(Saved entries)
····················
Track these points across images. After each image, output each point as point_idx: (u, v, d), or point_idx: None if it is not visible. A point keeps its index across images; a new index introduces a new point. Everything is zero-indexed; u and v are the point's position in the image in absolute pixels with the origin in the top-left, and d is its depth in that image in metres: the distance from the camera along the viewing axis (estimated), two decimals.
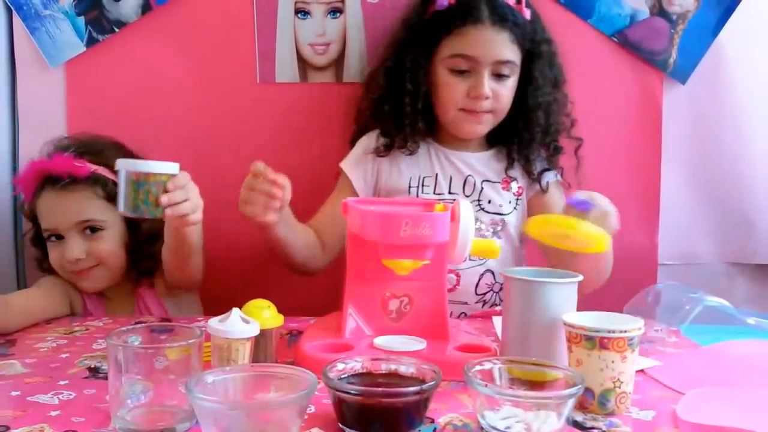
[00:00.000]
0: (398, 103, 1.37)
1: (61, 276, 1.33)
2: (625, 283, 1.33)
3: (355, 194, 1.40)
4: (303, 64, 1.55)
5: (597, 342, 0.81)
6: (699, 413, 0.80)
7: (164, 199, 1.02)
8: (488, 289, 1.39)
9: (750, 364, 1.02)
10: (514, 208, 1.41)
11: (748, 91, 1.58)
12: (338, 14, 1.54)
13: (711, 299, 1.27)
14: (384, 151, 1.40)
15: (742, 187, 1.61)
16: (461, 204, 0.97)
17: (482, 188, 1.39)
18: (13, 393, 0.87)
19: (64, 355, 1.03)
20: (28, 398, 0.85)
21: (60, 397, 0.85)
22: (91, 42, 1.53)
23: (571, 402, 0.74)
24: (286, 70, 1.55)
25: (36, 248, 1.38)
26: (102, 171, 1.29)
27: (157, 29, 1.53)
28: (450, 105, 1.35)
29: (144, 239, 1.33)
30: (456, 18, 1.32)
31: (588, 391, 0.81)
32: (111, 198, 1.28)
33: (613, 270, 1.34)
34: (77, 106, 1.54)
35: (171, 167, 1.04)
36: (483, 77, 1.31)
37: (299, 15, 1.54)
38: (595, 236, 0.97)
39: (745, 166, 1.60)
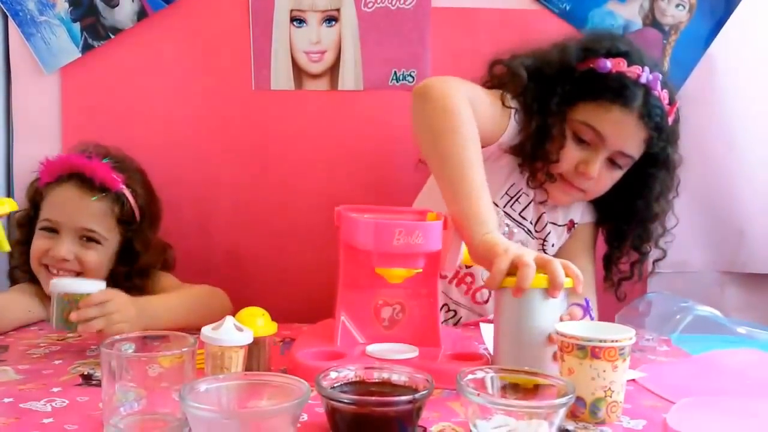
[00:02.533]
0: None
1: (32, 277, 1.31)
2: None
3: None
4: (298, 71, 1.55)
5: (589, 351, 0.82)
6: (689, 422, 0.81)
7: (73, 315, 1.04)
8: None
9: (740, 373, 1.03)
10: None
11: (740, 102, 1.59)
12: (333, 22, 1.54)
13: (701, 308, 1.28)
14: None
15: (733, 196, 1.61)
16: None
17: (549, 231, 1.36)
18: (6, 400, 0.87)
19: (57, 362, 1.03)
20: (21, 405, 0.85)
21: (53, 404, 0.85)
22: (86, 48, 1.53)
23: (562, 411, 0.74)
24: (281, 77, 1.55)
25: (19, 230, 1.35)
26: (128, 193, 1.32)
27: (152, 36, 1.53)
28: (555, 167, 1.27)
29: (130, 270, 1.33)
30: (608, 90, 1.22)
31: (579, 400, 0.81)
32: (121, 221, 1.32)
33: (604, 279, 1.37)
34: (72, 112, 1.55)
35: (90, 286, 1.08)
36: (598, 158, 1.24)
37: (294, 23, 1.54)
38: None
39: (736, 176, 1.61)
····················
WHAT THE TASK ASKS: Your copy should hold all the data word for word. It should hold no pictures.

ANSWER BOX:
Track these points across images. After each image, output each point as point_idx: (u, v, d), or point_idx: None if it is not visible. A point keeps its index across images; a new index introduces a new point. Everything is zero-indexed; u and v are the point's position in the image in absolute pixels with the origin in the top-left, and d is its depth in that image in metres: the distance from the camera along the viewing axis (estimated), two decimals.
[00:00.000]
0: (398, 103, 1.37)
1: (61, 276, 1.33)
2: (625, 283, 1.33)
3: (355, 194, 1.40)
4: (303, 64, 1.55)
5: (597, 342, 0.81)
6: (699, 413, 0.80)
7: (164, 199, 1.02)
8: (488, 289, 1.39)
9: (750, 364, 1.02)
10: (514, 208, 1.41)
11: (748, 91, 1.58)
12: (338, 14, 1.54)
13: (711, 299, 1.27)
14: (384, 151, 1.40)
15: (742, 187, 1.61)
16: (461, 204, 0.97)
17: (482, 188, 1.39)
18: (13, 393, 0.87)
19: (64, 355, 1.03)
20: (28, 398, 0.85)
21: (60, 397, 0.85)
22: (91, 42, 1.53)
23: (571, 402, 0.74)
24: (286, 70, 1.55)
25: (36, 248, 1.38)
26: (102, 171, 1.29)
27: (157, 29, 1.53)
28: (450, 105, 1.35)
29: (144, 239, 1.33)
30: (456, 18, 1.32)
31: (588, 391, 0.81)
32: (111, 198, 1.28)
33: (613, 270, 1.34)
34: (77, 106, 1.54)
35: (171, 167, 1.04)
36: (483, 77, 1.31)
37: (299, 15, 1.54)
38: (595, 236, 0.97)
39: (745, 166, 1.60)
[00:02.533]
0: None
1: (32, 277, 1.31)
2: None
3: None
4: (298, 71, 1.55)
5: (589, 351, 0.82)
6: (689, 422, 0.81)
7: (73, 315, 1.04)
8: None
9: (740, 373, 1.03)
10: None
11: (740, 102, 1.59)
12: (333, 22, 1.54)
13: (701, 308, 1.28)
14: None
15: (733, 196, 1.61)
16: None
17: (549, 231, 1.36)
18: (6, 400, 0.87)
19: (57, 362, 1.03)
20: (21, 405, 0.85)
21: (53, 404, 0.85)
22: (86, 48, 1.53)
23: (562, 411, 0.74)
24: (281, 77, 1.55)
25: (19, 230, 1.35)
26: (128, 193, 1.32)
27: (152, 36, 1.53)
28: (555, 167, 1.27)
29: (130, 270, 1.33)
30: (608, 90, 1.22)
31: (579, 400, 0.81)
32: (121, 221, 1.32)
33: (604, 279, 1.37)
34: (72, 112, 1.55)
35: (90, 286, 1.08)
36: (598, 158, 1.24)
37: (294, 23, 1.54)
38: None
39: (736, 176, 1.61)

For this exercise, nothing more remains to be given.